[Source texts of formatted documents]
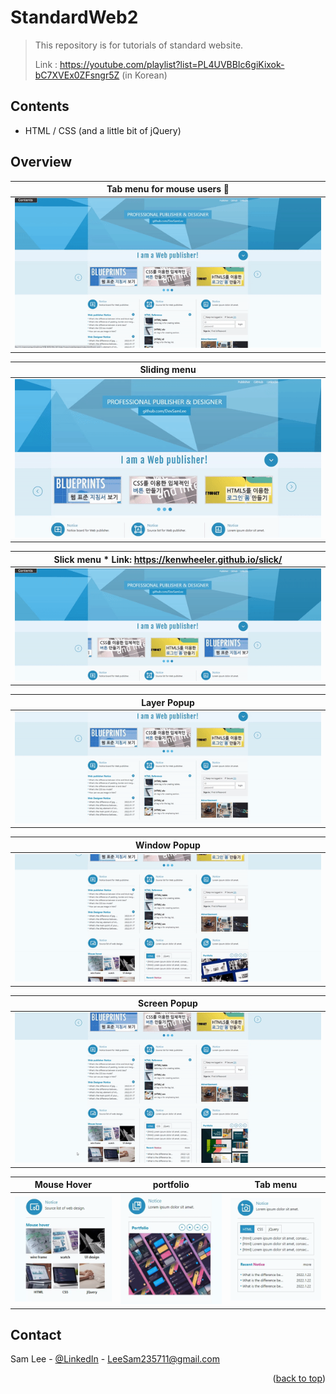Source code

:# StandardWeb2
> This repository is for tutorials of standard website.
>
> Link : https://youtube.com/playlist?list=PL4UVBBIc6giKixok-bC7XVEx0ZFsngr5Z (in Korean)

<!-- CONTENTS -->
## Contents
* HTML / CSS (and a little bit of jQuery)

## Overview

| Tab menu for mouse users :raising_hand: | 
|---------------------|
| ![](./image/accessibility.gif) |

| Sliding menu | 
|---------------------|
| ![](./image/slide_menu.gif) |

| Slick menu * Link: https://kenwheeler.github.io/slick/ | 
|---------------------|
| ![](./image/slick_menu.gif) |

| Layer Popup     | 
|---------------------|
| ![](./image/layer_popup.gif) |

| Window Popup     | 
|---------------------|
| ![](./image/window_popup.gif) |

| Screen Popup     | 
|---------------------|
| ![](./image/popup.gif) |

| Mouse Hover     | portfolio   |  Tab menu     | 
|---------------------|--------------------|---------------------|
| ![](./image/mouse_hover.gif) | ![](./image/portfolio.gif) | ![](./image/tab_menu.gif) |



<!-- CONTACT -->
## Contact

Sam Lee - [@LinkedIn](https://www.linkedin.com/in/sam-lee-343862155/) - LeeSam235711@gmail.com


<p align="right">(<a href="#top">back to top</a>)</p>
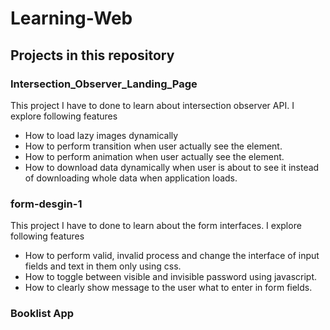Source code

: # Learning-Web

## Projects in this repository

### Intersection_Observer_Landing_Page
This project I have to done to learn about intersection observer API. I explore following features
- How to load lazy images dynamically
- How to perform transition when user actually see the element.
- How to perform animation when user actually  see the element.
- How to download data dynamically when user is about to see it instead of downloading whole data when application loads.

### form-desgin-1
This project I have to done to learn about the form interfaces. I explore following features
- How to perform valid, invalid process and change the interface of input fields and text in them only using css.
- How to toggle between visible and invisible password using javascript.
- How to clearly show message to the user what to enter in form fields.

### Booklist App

# Task description:
Beginning with the line that has "- How to perform transition" and ending with the line that has "- How to clearly", set down the lines above exactly and include no others.

# Finished exercise:
- How to perform transition when user actually see the element.
- How to perform animation when user actually  see the element.
- How to download data dynamically when user is about to see it instead of downloading whole data when application loads.

### form-desgin-1
This project I have to done to learn about the form interfaces. I explore following features
- How to perform valid, invalid process and change the interface of input fields and text in them only using css.
- How to toggle between visible and invisible password using javascript.
- How to clearly show message to the user what to enter in form fields.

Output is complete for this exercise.